Saturday, 22 April 2017

Inca Trail Day 1. 14th April 2017


Friday 14th April 2017

Day 1/4 Inca Trail. Ollantaytambo/Piscacucho/Llactapata.

Collected by Walter at 8.30 and took a van to Piscacucho which was the 82km mark, starting the Inca Trail.  Loads of other people there getting their kit ready, with the porters in ‘uniform’ to distinguish them for the clients.  They were weighing their packs carefully to distribute the weight amongst them evenly – their maximum is now 25 kg, in the past it was 55-60kg… slave labour and very dangerous. 
 
We all had to show passports and Trail tickets to be allowed on to the trail, which is highly regulated.  500x people are allowed on the trail per day, but that includes all porters and guides.  For the four of us, we had 10x porters carrying our luggage (limited to 5kg for our gear, plus sleeping bag – to max of 8kg per person).

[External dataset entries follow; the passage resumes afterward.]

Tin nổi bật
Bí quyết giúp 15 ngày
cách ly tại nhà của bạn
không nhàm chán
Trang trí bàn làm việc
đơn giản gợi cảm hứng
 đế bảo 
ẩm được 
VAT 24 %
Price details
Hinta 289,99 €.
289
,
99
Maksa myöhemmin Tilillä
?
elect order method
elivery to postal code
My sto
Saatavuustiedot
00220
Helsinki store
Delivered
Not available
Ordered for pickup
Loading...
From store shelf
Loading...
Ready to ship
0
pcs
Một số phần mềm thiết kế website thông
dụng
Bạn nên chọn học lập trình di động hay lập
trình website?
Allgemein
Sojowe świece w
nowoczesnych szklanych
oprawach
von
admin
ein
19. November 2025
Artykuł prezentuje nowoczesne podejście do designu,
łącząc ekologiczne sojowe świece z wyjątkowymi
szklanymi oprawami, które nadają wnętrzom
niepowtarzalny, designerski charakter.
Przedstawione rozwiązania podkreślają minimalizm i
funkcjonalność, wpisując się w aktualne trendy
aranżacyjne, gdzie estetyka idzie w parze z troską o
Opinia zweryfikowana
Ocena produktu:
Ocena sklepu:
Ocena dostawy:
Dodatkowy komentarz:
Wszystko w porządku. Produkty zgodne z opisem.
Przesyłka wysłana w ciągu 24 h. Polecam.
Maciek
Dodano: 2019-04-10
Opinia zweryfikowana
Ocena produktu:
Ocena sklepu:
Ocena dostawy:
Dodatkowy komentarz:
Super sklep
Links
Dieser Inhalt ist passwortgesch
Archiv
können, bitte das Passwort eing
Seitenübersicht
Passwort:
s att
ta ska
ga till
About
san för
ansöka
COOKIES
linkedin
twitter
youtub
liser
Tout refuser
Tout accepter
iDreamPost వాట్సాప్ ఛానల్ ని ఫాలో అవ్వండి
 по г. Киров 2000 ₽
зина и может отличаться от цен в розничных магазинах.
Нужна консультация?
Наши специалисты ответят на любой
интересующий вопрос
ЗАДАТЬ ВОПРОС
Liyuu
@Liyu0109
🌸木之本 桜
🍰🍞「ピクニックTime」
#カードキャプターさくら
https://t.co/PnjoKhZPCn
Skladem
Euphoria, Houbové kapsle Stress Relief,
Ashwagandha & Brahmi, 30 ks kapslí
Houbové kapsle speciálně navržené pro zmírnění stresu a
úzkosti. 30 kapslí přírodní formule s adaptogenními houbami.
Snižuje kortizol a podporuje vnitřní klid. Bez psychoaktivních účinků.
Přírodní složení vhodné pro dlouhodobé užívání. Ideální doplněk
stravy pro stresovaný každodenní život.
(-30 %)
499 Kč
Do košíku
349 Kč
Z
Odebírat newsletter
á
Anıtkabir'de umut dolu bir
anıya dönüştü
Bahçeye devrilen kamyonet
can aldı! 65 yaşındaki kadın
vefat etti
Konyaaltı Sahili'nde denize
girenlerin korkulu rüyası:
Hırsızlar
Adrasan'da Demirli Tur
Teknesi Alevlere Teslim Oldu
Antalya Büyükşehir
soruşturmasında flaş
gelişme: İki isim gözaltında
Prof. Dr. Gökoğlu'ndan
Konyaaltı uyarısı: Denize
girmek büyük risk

The trail followed the left bank of the Urubamba River, from where we could see the views of snow-capped Veronica (5,850m).  The route was reasonably easy, albeit helped by walking poles in parts. Walter stopped on numerous occasions to point out Hummingbirds, Parakeets, and to see the numerous Bromiliads growing up the sides of the mountains.  Lunch was in our ‘dining tent’ which had been constructed alongside the kitchen tent.  Soup, a full plate of meat, veg, rice and pudding was supplied to keep our strength up! 


 

We visited Llactapata, again some magnificent Inca ruins, with terraces and spectacular lengths of wall, where we should have camped for the night, but pressed on a little and camped at Hotunchaka (2,800m).

 
 

This was our own private little site, alongside the river, and we were pleased to see that the porters had brought the kitchen tent, eating tent with table and plastic chairs, and a latrine tent!! Tea and popcorn, bread/jam was supplied within half hour of us arriving, then at 7.30 dinner was supplied – soup, meat/rice/vegetables.  By about 8pm we were all finished, with the porters using the dining tent to sleep in en-masse, so we watched the crystal clear sky and found the Southern Cross, Orion, Gemini and a load more with the Night Sky app.  It was so light from just the stars at ‘Inca Loo’ time about 3am that they were casting shadows through the camp.